Ojos abiertos

La Biblia dice en Números 22: 31

Entonces Jehová abrió los ojos de Balaam, y vio al ángel de Jehová que estaba en el camino, y tenía su espada desnuda en su mano.

La historia de Balaam es única. Fue el único profeta gentil de todo el Antiguo Testamento. Tenía una estrecha relación con Dios. Dios le hablaba. Cuando el rey Balac vio al pueblo de Israel en inmediaciones de su territorio lo llamó para que maldijera a los hebreos porque los consideraba una amenaza a su reinado.

Y lo citó porque sabía que las palabras que hablaba se cumplían. Tenía cierto prestigio como vidente de Dios, pero en esa ocasión Dios le prohibió que lanzará maldiciones contra los judíos por una razón importantísima: nadie puede maldecir a quien Dios ha bendecido y así no pudo hacerlo.

El libro de Números nos ofrece la historia completa de donde sobre sale, además de que no pudo maldecir a la nación israelita, la manifestación del ángel de Jehová, quien acudió a ese evento en el que el Balaam tenía una grande tentación de ceder a la petición de Balac debido a que de por medio había mucho dinero que recibiría si cumplía lo que se le pedía.

Dice la Escritura que Dios abrió los ojos de Balaam. Esta es una frase recurrente en la palabra de Dios. El Señor abre los ojos para que las personas puedan ver la realidad espiritual frente a la que están.

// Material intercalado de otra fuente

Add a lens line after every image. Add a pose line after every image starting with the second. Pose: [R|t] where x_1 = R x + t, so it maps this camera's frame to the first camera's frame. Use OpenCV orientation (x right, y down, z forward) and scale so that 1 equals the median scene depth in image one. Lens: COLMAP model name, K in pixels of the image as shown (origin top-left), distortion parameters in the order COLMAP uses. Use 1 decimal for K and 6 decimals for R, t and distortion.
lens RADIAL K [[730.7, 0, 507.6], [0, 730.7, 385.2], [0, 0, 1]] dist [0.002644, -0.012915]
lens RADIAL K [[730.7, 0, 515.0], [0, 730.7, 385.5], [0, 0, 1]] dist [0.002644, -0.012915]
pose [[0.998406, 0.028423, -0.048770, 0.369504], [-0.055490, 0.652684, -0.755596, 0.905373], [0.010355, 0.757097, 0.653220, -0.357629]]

Los ojos naturales alcanzan a ver solo lo material, lo que tienen frente así, pero cuando los ojos espirituales se abren se puede ver más allá de lo natural.

Balaam no se había percatado que lo que la burra que montaba veía era el ángel de Jehová y por eso se hizo a un lado, luego buscó como pasar en el estrecho camino que lastimó el pie de su amo y luego finalmente se echó sobre tierra lo que terminó de enojar al profeta que la golpeó. Desde el punto de vista espiritual, Balaam caminaba a ciegas.

Cuantas veces en la vida no nos parecemos a Balaam porque caminamos sometidos exclusivamente a nuestros sentidos. Caminamos encadenados a lo que la realidad nos muestra, incapaces de abrir nuestros ojos a la realidad espiritual que hay en nuestro entorno porque pensamos que esa es la única verdad.

La historia de Balaam nos enseña que es necesario tener nuestros ojos muy despiertos cuando enfrentamos dificultades. La Escritura tiene esa virtud de abrirnos los ojos espirituales. La revelación divina nos da discernimiento para comprender lo que está sucediendo a nuestro alrededor.

Permitamos a Dios abrirnos nuestros ojos a través de su bendita palabra para ver como él ve las circunstancias. No dejemos que las circunstancias se sobrepongan por encima de la verdad que Dios ha declarado en la Escritura.